Martorano is probably the only restaurateur who has turned away Madonna; she pulled up in a limo, starving, and he told her he wouldn't have a table for an hour or two. He's heedless of customer complaints. "You don't go to a Frank Sinatra concert and tell him what to sing. So don't come to my restaurant and tell me how to cook. Let me do what I do. I tell customers who complain, 'Look, there are 1,200 restaurants in Fort Lauderdale. If you don't like it here, nobody is holding a gun to your head.'

"If people only knew how much I put in to keep up the quality here. How much I don't sleep. What's that saying, 'The customer is always right'? Who made that up — a customer? Stevie, it's s too hot. Stevie, it's too cold. Well, that's the way I make it. They want to put Parmesan cheese on linguine with clams and then tell me, 'It's too salty.' Well, yeah, it's too salty; you just put fucking half a pound of cheese on it!"

Over the past several years, Martorano has put together an elaborate strategy to make himself nationally famous and his family phenomenally rich, a plan that includes everything from a chain of restaurants and prepared foods to a biographical cookbook and TV shows. Now, it's time for this Incredible Hulk to morph into something much bigger.

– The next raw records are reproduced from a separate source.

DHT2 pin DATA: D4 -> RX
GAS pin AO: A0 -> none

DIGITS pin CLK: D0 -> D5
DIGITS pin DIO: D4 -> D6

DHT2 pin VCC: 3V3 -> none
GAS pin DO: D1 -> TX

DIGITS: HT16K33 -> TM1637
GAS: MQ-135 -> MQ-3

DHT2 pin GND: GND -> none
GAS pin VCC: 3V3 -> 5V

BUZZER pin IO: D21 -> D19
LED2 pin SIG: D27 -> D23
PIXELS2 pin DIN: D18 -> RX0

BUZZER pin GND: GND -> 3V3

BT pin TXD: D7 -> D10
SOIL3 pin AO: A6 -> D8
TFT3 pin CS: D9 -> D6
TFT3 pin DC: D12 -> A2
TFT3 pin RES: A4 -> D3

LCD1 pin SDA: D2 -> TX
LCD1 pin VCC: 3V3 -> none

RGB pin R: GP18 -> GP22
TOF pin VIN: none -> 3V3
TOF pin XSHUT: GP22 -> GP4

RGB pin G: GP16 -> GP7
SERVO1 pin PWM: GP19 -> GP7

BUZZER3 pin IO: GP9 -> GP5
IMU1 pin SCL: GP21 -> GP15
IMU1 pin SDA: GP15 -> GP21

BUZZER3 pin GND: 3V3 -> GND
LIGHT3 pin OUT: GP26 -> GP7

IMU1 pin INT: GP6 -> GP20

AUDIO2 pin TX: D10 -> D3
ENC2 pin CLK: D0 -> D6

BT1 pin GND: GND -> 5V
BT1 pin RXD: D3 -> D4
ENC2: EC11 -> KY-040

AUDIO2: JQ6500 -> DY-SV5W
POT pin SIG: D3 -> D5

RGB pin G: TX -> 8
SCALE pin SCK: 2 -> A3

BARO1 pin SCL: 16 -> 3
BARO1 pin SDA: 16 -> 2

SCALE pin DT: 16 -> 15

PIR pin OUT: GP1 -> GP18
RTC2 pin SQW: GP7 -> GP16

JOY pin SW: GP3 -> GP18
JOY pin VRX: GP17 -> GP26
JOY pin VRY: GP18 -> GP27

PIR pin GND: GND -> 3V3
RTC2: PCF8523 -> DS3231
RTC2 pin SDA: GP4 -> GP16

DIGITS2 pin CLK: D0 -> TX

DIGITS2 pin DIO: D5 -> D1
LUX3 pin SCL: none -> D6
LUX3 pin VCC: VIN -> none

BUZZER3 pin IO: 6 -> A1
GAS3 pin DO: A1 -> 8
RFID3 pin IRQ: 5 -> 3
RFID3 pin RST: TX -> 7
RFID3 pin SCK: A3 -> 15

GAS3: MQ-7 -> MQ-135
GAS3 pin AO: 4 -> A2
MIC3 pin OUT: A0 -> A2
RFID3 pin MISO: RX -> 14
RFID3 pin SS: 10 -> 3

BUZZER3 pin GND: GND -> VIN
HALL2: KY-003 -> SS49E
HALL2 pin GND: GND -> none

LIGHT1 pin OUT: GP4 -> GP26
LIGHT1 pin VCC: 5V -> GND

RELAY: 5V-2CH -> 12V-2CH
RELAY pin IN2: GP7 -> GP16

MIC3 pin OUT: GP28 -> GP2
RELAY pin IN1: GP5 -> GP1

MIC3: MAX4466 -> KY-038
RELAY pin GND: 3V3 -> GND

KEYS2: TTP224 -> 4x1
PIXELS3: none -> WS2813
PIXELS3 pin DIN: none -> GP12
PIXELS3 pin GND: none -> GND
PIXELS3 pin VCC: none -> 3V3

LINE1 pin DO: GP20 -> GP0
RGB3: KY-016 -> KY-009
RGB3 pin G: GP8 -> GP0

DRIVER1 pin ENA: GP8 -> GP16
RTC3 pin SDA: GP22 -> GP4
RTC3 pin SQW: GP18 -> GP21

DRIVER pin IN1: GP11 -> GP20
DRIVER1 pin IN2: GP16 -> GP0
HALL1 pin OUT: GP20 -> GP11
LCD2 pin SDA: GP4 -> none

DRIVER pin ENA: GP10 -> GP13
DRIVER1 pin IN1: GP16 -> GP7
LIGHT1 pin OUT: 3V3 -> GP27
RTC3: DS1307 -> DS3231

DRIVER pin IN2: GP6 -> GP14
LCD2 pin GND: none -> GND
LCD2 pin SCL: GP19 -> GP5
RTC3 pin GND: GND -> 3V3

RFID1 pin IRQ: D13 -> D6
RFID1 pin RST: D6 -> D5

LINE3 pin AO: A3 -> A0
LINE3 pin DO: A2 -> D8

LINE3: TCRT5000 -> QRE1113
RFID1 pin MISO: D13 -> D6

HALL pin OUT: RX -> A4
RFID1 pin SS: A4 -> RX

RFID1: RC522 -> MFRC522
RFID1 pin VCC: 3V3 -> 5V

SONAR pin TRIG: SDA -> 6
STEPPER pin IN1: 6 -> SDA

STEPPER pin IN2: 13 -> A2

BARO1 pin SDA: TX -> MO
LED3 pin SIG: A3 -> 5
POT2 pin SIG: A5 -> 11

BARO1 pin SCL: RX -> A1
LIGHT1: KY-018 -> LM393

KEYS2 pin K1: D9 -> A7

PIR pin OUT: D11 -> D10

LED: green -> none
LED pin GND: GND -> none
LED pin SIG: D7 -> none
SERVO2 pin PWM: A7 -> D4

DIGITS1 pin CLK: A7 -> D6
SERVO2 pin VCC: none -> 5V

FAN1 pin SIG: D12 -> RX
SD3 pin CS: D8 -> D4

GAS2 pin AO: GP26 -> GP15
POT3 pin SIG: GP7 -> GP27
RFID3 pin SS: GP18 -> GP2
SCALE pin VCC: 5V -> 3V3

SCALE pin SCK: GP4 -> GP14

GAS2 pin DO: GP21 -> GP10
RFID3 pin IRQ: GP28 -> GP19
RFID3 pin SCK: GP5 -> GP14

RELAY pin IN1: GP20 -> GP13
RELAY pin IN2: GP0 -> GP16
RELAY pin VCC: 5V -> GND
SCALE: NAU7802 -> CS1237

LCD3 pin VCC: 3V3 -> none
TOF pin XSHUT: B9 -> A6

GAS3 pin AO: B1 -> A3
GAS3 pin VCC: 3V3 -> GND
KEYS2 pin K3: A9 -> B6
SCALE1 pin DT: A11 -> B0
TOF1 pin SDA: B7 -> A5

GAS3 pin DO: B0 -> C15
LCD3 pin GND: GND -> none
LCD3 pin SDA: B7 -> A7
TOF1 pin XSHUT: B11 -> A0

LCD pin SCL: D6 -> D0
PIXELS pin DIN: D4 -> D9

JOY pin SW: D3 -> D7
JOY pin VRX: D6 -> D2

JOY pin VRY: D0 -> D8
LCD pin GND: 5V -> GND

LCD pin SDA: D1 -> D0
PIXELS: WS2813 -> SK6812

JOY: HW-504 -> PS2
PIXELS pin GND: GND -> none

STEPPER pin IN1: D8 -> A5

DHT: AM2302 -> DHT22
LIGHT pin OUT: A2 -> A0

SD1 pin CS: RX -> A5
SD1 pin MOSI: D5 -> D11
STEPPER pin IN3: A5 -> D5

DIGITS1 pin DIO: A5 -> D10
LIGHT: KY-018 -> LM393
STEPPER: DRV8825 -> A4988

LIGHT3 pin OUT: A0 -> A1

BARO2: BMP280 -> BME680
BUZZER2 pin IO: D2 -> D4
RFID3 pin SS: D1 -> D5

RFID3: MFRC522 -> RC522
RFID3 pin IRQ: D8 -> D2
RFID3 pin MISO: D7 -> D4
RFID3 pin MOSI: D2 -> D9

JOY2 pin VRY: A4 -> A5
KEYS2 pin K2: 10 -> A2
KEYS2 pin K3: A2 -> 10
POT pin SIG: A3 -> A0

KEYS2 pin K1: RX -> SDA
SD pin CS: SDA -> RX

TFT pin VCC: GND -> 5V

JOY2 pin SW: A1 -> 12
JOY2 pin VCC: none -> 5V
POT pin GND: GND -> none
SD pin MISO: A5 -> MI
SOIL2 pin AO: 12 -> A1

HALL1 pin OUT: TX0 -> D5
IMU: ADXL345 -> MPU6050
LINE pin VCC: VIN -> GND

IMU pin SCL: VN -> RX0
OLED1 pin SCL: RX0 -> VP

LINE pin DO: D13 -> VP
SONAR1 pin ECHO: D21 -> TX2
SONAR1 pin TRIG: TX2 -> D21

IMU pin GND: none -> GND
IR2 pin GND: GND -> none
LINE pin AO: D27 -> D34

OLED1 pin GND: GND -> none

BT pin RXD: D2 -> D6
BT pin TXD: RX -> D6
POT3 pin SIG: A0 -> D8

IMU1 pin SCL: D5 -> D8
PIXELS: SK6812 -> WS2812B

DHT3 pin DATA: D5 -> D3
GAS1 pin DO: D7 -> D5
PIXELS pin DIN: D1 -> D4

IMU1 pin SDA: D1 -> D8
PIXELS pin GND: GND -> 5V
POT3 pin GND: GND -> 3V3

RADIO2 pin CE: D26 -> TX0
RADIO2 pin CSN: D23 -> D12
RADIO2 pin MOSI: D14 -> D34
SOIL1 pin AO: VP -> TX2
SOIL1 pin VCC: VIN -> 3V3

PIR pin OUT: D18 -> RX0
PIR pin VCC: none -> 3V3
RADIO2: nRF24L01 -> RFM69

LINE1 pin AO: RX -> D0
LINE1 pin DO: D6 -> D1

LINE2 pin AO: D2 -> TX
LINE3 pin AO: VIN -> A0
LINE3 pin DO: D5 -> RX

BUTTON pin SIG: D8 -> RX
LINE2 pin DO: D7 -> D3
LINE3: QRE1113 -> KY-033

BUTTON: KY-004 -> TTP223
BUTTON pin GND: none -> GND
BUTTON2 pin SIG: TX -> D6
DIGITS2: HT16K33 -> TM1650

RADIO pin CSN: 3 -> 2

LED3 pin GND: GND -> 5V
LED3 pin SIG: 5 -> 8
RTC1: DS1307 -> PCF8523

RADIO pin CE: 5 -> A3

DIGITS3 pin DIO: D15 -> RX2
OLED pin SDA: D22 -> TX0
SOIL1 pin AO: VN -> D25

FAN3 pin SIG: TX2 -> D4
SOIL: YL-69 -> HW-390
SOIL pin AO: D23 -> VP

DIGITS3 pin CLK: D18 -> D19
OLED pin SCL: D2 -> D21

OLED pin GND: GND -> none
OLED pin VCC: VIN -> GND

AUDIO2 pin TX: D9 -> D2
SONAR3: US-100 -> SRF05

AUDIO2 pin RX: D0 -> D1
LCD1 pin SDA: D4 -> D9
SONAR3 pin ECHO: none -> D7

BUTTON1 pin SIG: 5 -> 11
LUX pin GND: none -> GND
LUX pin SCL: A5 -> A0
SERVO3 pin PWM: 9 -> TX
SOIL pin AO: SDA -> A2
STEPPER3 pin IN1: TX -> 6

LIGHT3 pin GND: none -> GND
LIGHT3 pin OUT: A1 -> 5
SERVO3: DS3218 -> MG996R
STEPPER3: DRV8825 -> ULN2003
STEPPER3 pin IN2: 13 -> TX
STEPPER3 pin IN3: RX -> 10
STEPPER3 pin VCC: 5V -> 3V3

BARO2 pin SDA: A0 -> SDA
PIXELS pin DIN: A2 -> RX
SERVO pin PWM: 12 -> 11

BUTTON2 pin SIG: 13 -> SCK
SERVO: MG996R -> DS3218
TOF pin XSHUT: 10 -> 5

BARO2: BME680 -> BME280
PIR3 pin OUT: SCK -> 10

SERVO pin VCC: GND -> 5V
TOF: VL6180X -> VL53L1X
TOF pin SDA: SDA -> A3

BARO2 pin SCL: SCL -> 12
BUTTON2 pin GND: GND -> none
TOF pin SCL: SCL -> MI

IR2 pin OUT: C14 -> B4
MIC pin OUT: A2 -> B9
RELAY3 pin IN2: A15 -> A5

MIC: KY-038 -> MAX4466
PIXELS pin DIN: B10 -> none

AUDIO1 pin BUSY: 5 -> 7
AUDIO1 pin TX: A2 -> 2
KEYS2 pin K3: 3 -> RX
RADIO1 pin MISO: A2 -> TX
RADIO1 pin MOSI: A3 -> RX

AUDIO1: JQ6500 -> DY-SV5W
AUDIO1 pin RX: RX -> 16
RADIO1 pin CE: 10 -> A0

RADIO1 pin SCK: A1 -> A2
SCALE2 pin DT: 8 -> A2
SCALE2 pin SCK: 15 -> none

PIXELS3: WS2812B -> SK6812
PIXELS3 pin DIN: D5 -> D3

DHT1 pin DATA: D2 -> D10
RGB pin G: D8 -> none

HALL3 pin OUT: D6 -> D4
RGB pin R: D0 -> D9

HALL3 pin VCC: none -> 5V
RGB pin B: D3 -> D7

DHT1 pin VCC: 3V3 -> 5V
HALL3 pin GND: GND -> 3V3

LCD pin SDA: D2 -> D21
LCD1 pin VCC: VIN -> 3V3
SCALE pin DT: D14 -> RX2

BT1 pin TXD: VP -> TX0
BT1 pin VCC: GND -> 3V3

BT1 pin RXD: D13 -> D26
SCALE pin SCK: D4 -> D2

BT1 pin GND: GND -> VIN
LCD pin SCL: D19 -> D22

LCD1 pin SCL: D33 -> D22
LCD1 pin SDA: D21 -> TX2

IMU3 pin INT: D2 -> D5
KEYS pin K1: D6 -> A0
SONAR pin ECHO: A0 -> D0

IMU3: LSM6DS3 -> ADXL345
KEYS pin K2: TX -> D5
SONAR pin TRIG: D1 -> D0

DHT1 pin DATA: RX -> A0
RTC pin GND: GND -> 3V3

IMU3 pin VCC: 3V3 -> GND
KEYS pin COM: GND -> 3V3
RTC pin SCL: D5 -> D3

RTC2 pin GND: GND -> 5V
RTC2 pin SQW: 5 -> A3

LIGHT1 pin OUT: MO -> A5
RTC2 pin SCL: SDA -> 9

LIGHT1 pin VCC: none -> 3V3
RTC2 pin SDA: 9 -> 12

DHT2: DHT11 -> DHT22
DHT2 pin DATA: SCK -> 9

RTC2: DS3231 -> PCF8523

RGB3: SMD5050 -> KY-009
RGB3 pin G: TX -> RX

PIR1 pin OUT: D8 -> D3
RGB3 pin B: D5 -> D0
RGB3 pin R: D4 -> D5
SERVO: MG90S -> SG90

Martorano keeps the crowd dancing from behind the line
Photos by C. Stiles
Martorano keeps the crowd dancing from behind the line
flexing his mussels;
C. Stiles
flexing his mussels;


We're on our way to visit one of Martorano's specialty food suppliers, Prime Line Distributors in Hollywood, and in spite of two GPS systems, we've gotten lost. "I'm not so good with directions," Martorano apologizes. He wheels the Escalade through a U-turn.

We've taken the wrong exit, and it's partly my fault. I've asked Martorano why he glorifies the memory of his Mafia uncle. His uncle is dead, I point out, and Martorano is alive, a successful restaurateur, a millionaire. Why would he want to be like his Uncle Ray?

The question has lit him up. Martorano's voice has gone from placid and measured sentences to a full-out bellow, filling the SUV. "My uncle always said people mistake kindness for weakness," Martorano shouts. "My uncle was very strong; he never trusted anybody. But nobody ever retired on that hill. Here's the difference." He pounds the steering wheel with a balled fist. "I've trusted people too much, and they take advantage. If you hurt me, there's a part of me you never want to see."

Martorano's uncle, Ray "Long John" Martorano, was a close associate of Mafia don Angelo Bruno. (Ray and Bruno owned a vending business that employed Steve's father for most of his life.) In the early '80s, Ray was closely connected to the bloodiest and most vicious organized-crime turf war in Philadelphia history. After Bruno was assassinated, Ray and two others were convicted of the murder of a union boss, but the conviction was later overturned.

In Martorano's early memories, food and violence are intertwined. He was buying a cheese steak at a Philadelphia takeout in 1981 when somebody ran in and yelled news about the new don: "They just blew up Phil Testa!" Afterward, Martorano brought his sandwich to Testa's bombed-out house. He ate it on the curb outside as cops, ambulances, and reporters rolled in.

One of the great tragedies of Martorano's life was his uncle's murder just a year after his release from prison. "He was one of two people who always believed in me — Uncle Ray and my mother," Martorano says. "Anybody else wanted to see me fail. He used to call me from the joint: 'I want two sandwiches, peppers and eggs, and a hoagie,' and I'd bring them stuffed inside my socks or down my pants. I waited my whole life for my uncle to get out of jail, and then they shot and killed him in the street.

"There's a side of me that always believes in people," he notes, his voice growing pained. "A man like my uncle could never have that. He could not afford to worry about anybody. At his own mother's funeral, Uncle Ray ordered that nobody could cry. Sometimes I wish I had those traits," he adds wistfully. "The only way to be strong is to be cold."

We pull into the parking lot at Prime Line. "There's still so much I want to accomplish before I go," he says quietly. "And after, who the fuck knows? God doesn't want me, and the devil's afraid of me."

Martorano introduces me to Dennis Landi, vice president of Prime Line. Landi's father, Gianni, founded Prime Line in 1981; the company sells top-quality imported European foods. Landi and account executive Ugo Trivelli have set up a spread on the counter in the clean, bright showroom: dry sausages, a new pecorino cheese, La Valle broad beans, Columbus salami, jars of jelly made with Marsala wine, and thin slices of lardo — cured, salted, subcutaneous pig fat.

Martorano pops a slice of lardo in his mouth. "Maybe I'd use this in a cream sauce," he says. He cuts a slice of soft stracciatella cheese. "This, I could bread and fry. Fried cheese is the big thing now.